§ WHAT THE TASK ASKS
What follows is a set of records; repeat all of them exactly.
START EXERCISE MATERIALS
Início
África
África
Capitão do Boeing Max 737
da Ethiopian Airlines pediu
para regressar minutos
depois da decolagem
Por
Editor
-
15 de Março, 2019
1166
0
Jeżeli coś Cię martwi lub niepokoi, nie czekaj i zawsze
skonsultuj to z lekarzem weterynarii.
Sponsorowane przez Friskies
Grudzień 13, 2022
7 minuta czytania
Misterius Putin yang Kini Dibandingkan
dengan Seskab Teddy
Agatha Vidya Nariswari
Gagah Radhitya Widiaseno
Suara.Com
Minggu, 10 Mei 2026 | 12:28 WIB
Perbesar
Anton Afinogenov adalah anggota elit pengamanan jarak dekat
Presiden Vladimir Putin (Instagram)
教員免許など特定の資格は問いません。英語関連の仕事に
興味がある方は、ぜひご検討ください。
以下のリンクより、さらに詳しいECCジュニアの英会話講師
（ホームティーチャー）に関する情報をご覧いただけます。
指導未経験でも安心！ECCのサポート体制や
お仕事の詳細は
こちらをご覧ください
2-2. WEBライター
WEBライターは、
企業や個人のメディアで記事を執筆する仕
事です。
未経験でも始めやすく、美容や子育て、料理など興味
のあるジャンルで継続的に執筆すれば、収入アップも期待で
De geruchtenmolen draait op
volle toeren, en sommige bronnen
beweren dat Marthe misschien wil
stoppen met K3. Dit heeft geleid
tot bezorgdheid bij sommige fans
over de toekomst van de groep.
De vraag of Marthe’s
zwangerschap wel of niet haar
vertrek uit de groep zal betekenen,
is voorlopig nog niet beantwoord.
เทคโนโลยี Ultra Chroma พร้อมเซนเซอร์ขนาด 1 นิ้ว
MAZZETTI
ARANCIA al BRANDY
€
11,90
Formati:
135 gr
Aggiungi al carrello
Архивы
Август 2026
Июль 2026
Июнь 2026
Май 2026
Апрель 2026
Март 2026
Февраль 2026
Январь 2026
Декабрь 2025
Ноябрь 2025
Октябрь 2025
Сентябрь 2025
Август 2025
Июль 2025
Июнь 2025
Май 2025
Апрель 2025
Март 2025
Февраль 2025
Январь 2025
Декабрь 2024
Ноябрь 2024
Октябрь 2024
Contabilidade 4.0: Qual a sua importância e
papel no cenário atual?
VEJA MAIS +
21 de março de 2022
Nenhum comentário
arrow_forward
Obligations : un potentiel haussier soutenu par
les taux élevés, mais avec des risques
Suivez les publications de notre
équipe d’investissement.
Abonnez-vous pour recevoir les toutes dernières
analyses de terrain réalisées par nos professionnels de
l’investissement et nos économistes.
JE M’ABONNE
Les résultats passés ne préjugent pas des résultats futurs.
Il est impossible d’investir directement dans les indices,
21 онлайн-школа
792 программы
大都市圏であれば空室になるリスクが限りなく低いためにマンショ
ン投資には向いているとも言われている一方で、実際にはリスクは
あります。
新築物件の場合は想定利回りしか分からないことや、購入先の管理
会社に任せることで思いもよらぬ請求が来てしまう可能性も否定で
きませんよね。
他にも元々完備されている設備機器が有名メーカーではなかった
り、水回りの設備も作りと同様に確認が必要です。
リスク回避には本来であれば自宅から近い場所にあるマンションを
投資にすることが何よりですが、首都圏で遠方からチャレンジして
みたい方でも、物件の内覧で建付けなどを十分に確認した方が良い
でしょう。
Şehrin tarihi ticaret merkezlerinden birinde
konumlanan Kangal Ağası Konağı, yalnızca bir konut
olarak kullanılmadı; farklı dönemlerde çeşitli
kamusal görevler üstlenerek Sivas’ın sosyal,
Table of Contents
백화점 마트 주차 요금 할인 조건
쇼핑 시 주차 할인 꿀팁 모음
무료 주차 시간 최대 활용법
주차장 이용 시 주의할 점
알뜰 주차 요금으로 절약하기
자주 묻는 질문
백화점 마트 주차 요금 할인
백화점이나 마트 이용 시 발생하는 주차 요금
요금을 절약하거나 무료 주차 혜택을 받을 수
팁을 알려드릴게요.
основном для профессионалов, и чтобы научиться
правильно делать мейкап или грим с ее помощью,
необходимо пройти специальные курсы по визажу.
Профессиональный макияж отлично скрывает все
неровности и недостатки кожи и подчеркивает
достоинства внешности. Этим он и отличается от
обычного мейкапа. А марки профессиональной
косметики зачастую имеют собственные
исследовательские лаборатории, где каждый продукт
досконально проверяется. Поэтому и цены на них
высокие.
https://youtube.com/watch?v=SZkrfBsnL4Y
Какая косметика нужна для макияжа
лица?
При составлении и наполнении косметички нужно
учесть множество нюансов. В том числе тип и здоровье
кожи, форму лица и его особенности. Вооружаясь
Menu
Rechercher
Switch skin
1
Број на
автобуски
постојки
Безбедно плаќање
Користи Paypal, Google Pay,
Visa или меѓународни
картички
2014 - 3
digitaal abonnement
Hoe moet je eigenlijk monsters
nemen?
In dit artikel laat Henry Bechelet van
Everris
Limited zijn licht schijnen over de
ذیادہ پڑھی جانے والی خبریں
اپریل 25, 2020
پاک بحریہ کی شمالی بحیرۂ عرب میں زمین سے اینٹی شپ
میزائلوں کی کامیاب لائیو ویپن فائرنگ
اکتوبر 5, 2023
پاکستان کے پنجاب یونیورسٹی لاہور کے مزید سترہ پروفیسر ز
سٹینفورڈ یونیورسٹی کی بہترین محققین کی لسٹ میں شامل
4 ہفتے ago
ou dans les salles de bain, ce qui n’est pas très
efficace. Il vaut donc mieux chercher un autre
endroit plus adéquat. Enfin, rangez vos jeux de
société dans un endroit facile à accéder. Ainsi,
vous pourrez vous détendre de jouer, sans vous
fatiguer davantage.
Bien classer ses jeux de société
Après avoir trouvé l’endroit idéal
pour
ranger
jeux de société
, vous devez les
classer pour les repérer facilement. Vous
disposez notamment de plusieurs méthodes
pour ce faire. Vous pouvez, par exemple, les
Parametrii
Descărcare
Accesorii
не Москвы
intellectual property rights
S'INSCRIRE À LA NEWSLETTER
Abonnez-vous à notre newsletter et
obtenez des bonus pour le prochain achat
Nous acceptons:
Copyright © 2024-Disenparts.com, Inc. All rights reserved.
END EXERCISE MATERIALS
§ ANSWER AREA
Início
África
África
Capitão do Boeing Max 737
da Ethiopian Airlines pediu
para regressar minutos
depois da decolagem
Por
Editor
-
15 de Março, 2019
1166
0
Jeżeli coś Cię martwi lub niepokoi, nie czekaj i zawsze
skonsultuj to z lekarzem weterynarii.
Sponsorowane przez Friskies
Grudzień 13, 2022
7 minuta czytania
Misterius Putin yang Kini Dibandingkan
dengan Seskab Teddy
Agatha Vidya Nariswari
Gagah Radhitya Widiaseno
Suara.Com
Minggu, 10 Mei 2026 | 12:28 WIB
Perbesar
Anton Afinogenov adalah anggota elit pengamanan jarak dekat
Presiden Vladimir Putin (Instagram)
教員免許など特定の資格は問いません。英語関連の仕事に
興味がある方は、ぜひご検討ください。
以下のリンクより、さらに詳しいECCジュニアの英会話講師
（ホームティーチャー）に関する情報をご覧いただけます。
指導未経験でも安心！ECCのサポート体制や
お仕事の詳細は
こちらをご覧ください
2-2. WEBライター
WEBライターは、
企業や個人のメディアで記事を執筆する仕
事です。
未経験でも始めやすく、美容や子育て、料理など興味
のあるジャンルで継続的に執筆すれば、収入アップも期待で
De geruchtenmolen draait op
volle toeren, en sommige bronnen
beweren dat Marthe misschien wil
stoppen met K3. Dit heeft geleid
tot bezorgdheid bij sommige fans
over de toekomst van de groep.
De vraag of Marthe’s
zwangerschap wel of niet haar
vertrek uit de groep zal betekenen,
is voorlopig nog niet beantwoord.
เทคโนโลยี Ultra Chroma พร้อมเซนเซอร์ขนาด 1 นิ้ว
MAZZETTI
ARANCIA al BRANDY
€
11,90
Formati:
135 gr
Aggiungi al carrello
Архивы
Август 2026
Июль 2026
Июнь 2026
Май 2026
Апрель 2026
Март 2026
Февраль 2026
Январь 2026
Декабрь 2025
Ноябрь 2025
Октябрь 2025
Сентябрь 2025
Август 2025
Июль 2025
Июнь 2025
Май 2025
Апрель 2025
Март 2025
Февраль 2025
Январь 2025
Декабрь 2024
Ноябрь 2024
Октябрь 2024
Contabilidade 4.0: Qual a sua importância e
papel no cenário atual?
VEJA MAIS +
21 de março de 2022
Nenhum comentário
arrow_forward
Obligations : un potentiel haussier soutenu par
les taux élevés, mais avec des risques
Suivez les publications de notre
équipe d’investissement.
Abonnez-vous pour recevoir les toutes dernières
analyses de terrain réalisées par nos professionnels de
l’investissement et nos économistes.
JE M’ABONNE
Les résultats passés ne préjugent pas des résultats futurs.
Il est impossible d’investir directement dans les indices,
21 онлайн-школа
792 программы
大都市圏であれば空室になるリスクが限りなく低いためにマンショ
ン投資には向いているとも言われている一方で、実際にはリスクは
あります。
新築物件の場合は想定利回りしか分からないことや、購入先の管理
会社に任せることで思いもよらぬ請求が来てしまう可能性も否定で
きませんよね。
他にも元々完備されている設備機器が有名メーカーではなかった
り、水回りの設備も作りと同様に確認が必要です。
リスク回避には本来であれば自宅から近い場所にあるマンションを
投資にすることが何よりですが、首都圏で遠方からチャレンジして
みたい方でも、物件の内覧で建付けなどを十分に確認した方が良い
でしょう。
Şehrin tarihi ticaret merkezlerinden birinde
konumlanan Kangal Ağası Konağı, yalnızca bir konut
olarak kullanılmadı; farklı dönemlerde çeşitli
kamusal görevler üstlenerek Sivas’ın sosyal,
Table of Contents
백화점 마트 주차 요금 할인 조건
쇼핑 시 주차 할인 꿀팁 모음
무료 주차 시간 최대 활용법
주차장 이용 시 주의할 점
알뜰 주차 요금으로 절약하기
자주 묻는 질문
백화점 마트 주차 요금 할인
백화점이나 마트 이용 시 발생하는 주차 요금
요금을 절약하거나 무료 주차 혜택을 받을 수
팁을 알려드릴게요.
основном для профессионалов, и чтобы научиться
правильно делать мейкап или грим с ее помощью,
необходимо пройти специальные курсы по визажу.
Профессиональный макияж отлично скрывает все
неровности и недостатки кожи и подчеркивает
достоинства внешности. Этим он и отличается от
обычного мейкапа. А марки профессиональной
косметики зачастую имеют собственные
исследовательские лаборатории, где каждый продукт
досконально проверяется. Поэтому и цены на них
высокие.
https://youtube.com/watch?v=SZkrfBsnL4Y
Какая косметика нужна для макияжа
лица?
При составлении и наполнении косметички нужно
учесть множество нюансов. В том числе тип и здоровье
кожи, форму лица и его особенности. Вооружаясь
Menu
Rechercher
Switch skin
1
Број на
автобуски
постојки
Безбедно плаќање
Користи Paypal, Google Pay,
Visa или меѓународни
картички
2014 - 3
digitaal abonnement
Hoe moet je eigenlijk monsters
nemen?
In dit artikel laat Henry Bechelet van
Everris
Limited zijn licht schijnen over de
ذیادہ پڑھی جانے والی خبریں
اپریل 25, 2020
پاک بحریہ کی شمالی بحیرۂ عرب میں زمین سے اینٹی شپ
میزائلوں کی کامیاب لائیو ویپن فائرنگ
اکتوبر 5, 2023
پاکستان کے پنجاب یونیورسٹی لاہور کے مزید سترہ پروفیسر ز
سٹینفورڈ یونیورسٹی کی بہترین محققین کی لسٹ میں شامل
4 ہفتے ago
ou dans les salles de bain, ce qui n’est pas très
efficace. Il vaut donc mieux chercher un autre
endroit plus adéquat. Enfin, rangez vos jeux de
société dans un endroit facile à accéder. Ainsi,
vous pourrez vous détendre de jouer, sans vous
fatiguer davantage.
Bien classer ses jeux de société
Après avoir trouvé l’endroit idéal
pour
ranger
jeux de société
, vous devez les
classer pour les repérer facilement. Vous
disposez notamment de plusieurs méthodes
pour ce faire. Vous pouvez, par exemple, les
Parametrii
Descărcare
Accesorii
не Москвы
intellectual property rights
S'INSCRIRE À LA NEWSLETTER
Abonnez-vous à notre newsletter et
obtenez des bonus pour le prochain achat
Nous acceptons:
Copyright © 2024-Disenparts.com, Inc. All rights reserved.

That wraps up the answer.